In [20]:
import os
import spacy_udpipe
from spacy_udpipe import download, load
import pandas as pd
import spacy
from collections import Counter

In [None]:
# download and load Slovak and Turkish models

download("sk")
slovak_model = load("sk")
model_dir = os.path.join(os.path.dirname(spacy_udpipe.__file__), 'models')
for filename in os.listdir(model_dir):
    if 'slovak' in filename.lower() and filename.endswith('.udpipe'):
        print(f"Slovak model: {filename}")
        break

download("tr")
turkish_model = load("tr")
model_dir = os.path.join(os.path.dirname(spacy_udpipe.__file__), 'models')
for filename in os.listdir(model_dir):
    if 'turkish' in filename.lower() and filename.endswith('.udpipe'):
        print(f"Turkish model: {filename}")
        break

Already downloaded a model for the 'sk' language
Slovak model: slovak-snk-ud-2.5-191206.udpipe
Downloaded pre-trained UDPipe model for 'tr' language
Turkish model: turkish-imst-ud-2.5-191206.udpipe


In [69]:
slovak_test_sentence = "Toto je testovacia veta."
parsed_doc = slovak_model(slovak_test_sentence)
for token in parsed_doc:
    print(f"{token.text}\t{token.lemma_}\t{token.pos_}\t{token.dep_}\t{token.head.text}")
print()
turkish_test_sentence = "Bu bir test cümlesidir."
parsed_doc = turkish_model(turkish_test_sentence)
for token in parsed_doc:
    print(f"{token.text}\t{token.lemma_}\t{token.pos_}\t{token.dep_}\t{token.head.text}")
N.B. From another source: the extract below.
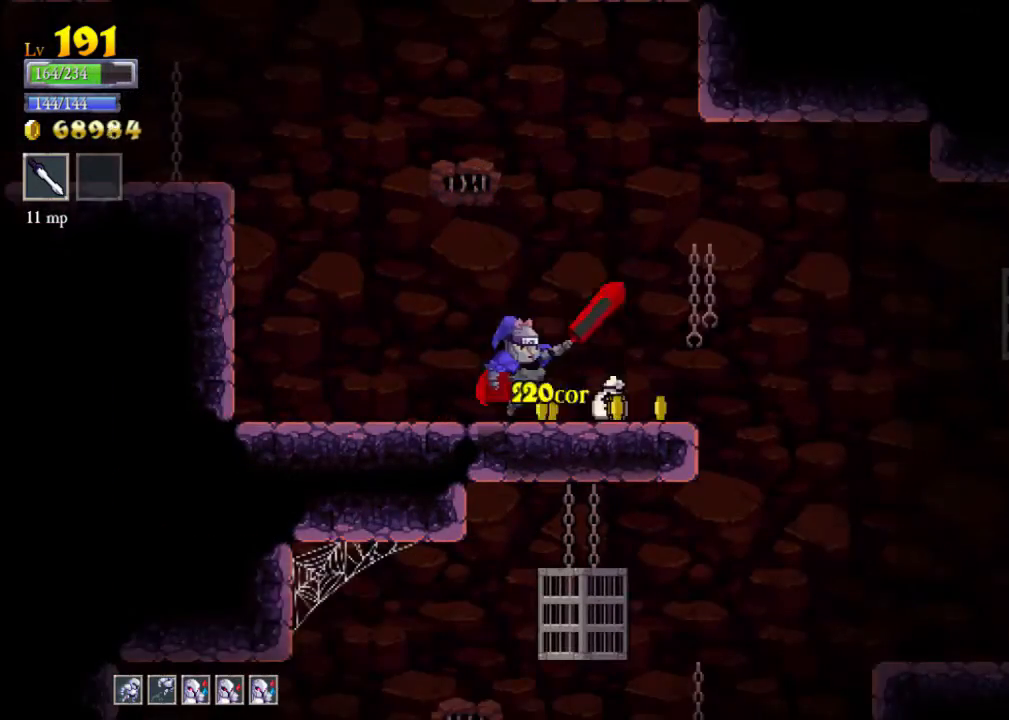
{"buttons": [], "left_stick": "right", "events": []}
Toto	toto	DET	nsubj	testovacia
je	byť	AUX	cop	testovacia
testovacia	testovacia	NOUN	ROOT	testovacia
veta	veta	NOUN	nmod	testovacia
.	.	PUNCT	punct	testovacia

Bu	bu	DET	det	test
bir	bir	NUM	det	test
test	test	NOUN	nmod:poss	cümlesi
cümlesi	cümle	NOUN	ROOT	cümlesi
dir	i	AUX	cop	cümlesi
.	.	PUNCT	punct	cümlesi


In [75]:
with open("data/slk_newscrawl_2016_1M/slk_newscrawl_2016_1M-sentences.txt", "r", encoding="utf-8") as f:
    slk_df = pd.DataFrame(
        [line.strip().split("\t")[1] for line in f.readlines()], columns=["sentence"]
    )

with open("data/tur_news_2024_1M/tur_news_2024_1M-sentences.txt", "r", encoding="utf-8") as f:
    tur_df = pd.DataFrame(
        [line.strip().split("\t")[1] for line in f.readlines()], columns=["sentence"]
    )

In [None]:
# this takes around 5 mins for each (still not the full datasets)
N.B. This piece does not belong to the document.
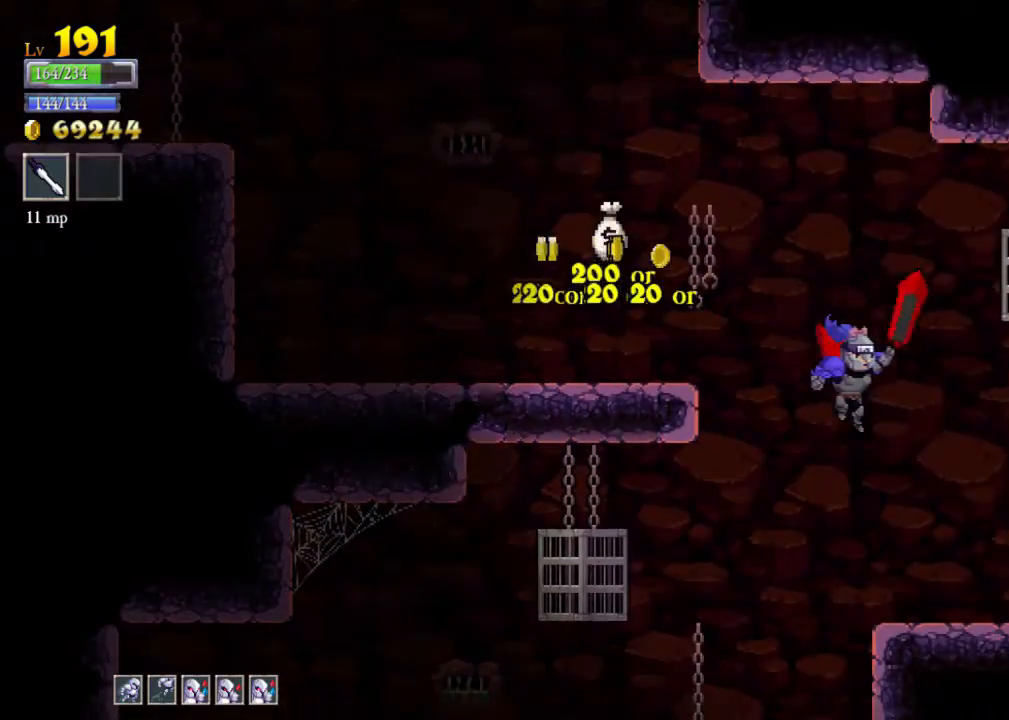
{"buttons": [], "left_stick": "right", "events": [[67, "X", "down"], [267, "left_stick", "center"], [300, "X", "up"], [467, "left_stick", "right"]]}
slk_sample_df = slk_df.head(10000).copy()
slk_parsed_docs = list(slovak_model.pipe(slk_sample_df['sentence']))
slk_sample_df['parsed_doc'] = slk_parsed_docs

tur_sample_df = tur_df.head(10000).copy()
tur_parsed_docs = list(turkish_model.pipe(tur_sample_df['sentence']))
tur_sample_df['parsed_doc'] = tur_parsed_docs

In [77]:
def dependency_info(parsed_doc):
    print(f"{'Text':<15} {'POS':<10} {'Dependency':<15} {'Head Text':<15}")
    print("-" * 55)
    for token in parsed_doc:
        print(f"{token.text:<15} {token.pos_:<10} {token.dep_:<15} {token.head.text:<15}")

def sentence_depth(parsed_doc):
    if not parsed_doc:
        return 0
    def token_depth(token):
        if token.head == token:
            return 0
        return 1 + token_depth(token.head)
    return max(token_depth(token) for token in parsed_doc) if len(parsed_doc) > 0 else 0

def leaf_node_pos(parsed_doc):
    leaf_pos_tags = []
    for token in parsed_doc:
        if len(list(token.children)) == 0:
            leaf_pos_tags.append(token.pos_)
    return leaf_pos_tags

#  a token's degree is the number of its direct children
def corpus_degree_distribution(parsed_docs):
    corpus_degree_counts = Counter()
    for doc in parsed_docs:
        for token in doc:
            degree = len(list(token.children))
            corpus_degree_counts[degree] += 1  
    return corpus_degree_counts

In [78]:
slk_sample_df['tree_depth'] = slk_sample_df['parsed_doc'].apply(sentence_depth)
slk_sample_df['leaf_nodes'] = slk_sample_df['parsed_doc'].apply(leaf_node_pos)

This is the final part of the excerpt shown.